• **What you are asked to do**
Print every line of the material below character for character, changing nothing.

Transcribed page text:
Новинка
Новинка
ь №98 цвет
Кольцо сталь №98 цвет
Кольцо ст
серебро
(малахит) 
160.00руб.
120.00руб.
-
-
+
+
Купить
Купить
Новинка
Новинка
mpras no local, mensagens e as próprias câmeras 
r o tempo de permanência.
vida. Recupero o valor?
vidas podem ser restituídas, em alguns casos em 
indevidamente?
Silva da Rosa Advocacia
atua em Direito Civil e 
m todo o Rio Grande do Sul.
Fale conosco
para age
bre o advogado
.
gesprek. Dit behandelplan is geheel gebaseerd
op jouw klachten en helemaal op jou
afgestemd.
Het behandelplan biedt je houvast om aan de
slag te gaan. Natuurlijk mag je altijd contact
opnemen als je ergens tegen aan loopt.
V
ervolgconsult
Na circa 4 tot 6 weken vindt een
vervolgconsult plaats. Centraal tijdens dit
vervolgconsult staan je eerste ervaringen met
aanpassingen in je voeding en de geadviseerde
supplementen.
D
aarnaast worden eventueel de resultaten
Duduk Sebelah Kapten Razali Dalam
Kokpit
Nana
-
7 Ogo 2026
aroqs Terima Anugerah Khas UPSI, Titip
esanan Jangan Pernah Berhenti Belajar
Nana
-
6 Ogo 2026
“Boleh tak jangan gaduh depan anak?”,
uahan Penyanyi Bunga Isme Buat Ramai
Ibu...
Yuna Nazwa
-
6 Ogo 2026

• **Written solution**
Новинка
Новинка
ь №98 цвет
Кольцо сталь №98 цвет
Кольцо ст
серебро
(малахит) 
160.00руб.
120.00руб.
-
-
+
+
Купить
Купить
Новинка
Новинка
mpras no local, mensagens e as próprias câmeras 
r o tempo de permanência.
vida. Recupero o valor?
vidas podem ser restituídas, em alguns casos em 
indevidamente?
Silva da Rosa Advocacia
atua em Direito Civil e 
m todo o Rio Grande do Sul.
Fale conosco
para age
bre o advogado
.
gesprek. Dit behandelplan is geheel gebaseerd
op jouw klachten en helemaal op jou
afgestemd.
Het behandelplan biedt je houvast om aan de
slag te gaan. Natuurlijk mag je altijd contact
opnemen als je ergens tegen aan loopt.
V
ervolgconsult
Na circa 4 tot 6 weken vindt een
vervolgconsult plaats. Centraal tijdens dit
vervolgconsult staan je eerste ervaringen met
aanpassingen in je voeding en de geadviseerde
supplementen.
D
aarnaast worden eventueel de resultaten
Duduk Sebelah Kapten Razali Dalam
Kokpit
Nana
-
7 Ogo 2026
aroqs Terima Anugerah Khas UPSI, Titip
esanan Jangan Pernah Berhenti Belajar
Nana
-
6 Ogo 2026
“Boleh tak jangan gaduh depan anak?”,
uahan Penyanyi Bunga Isme Buat Ramai
Ibu...
Yuna Nazwa
-
6 Ogo 2026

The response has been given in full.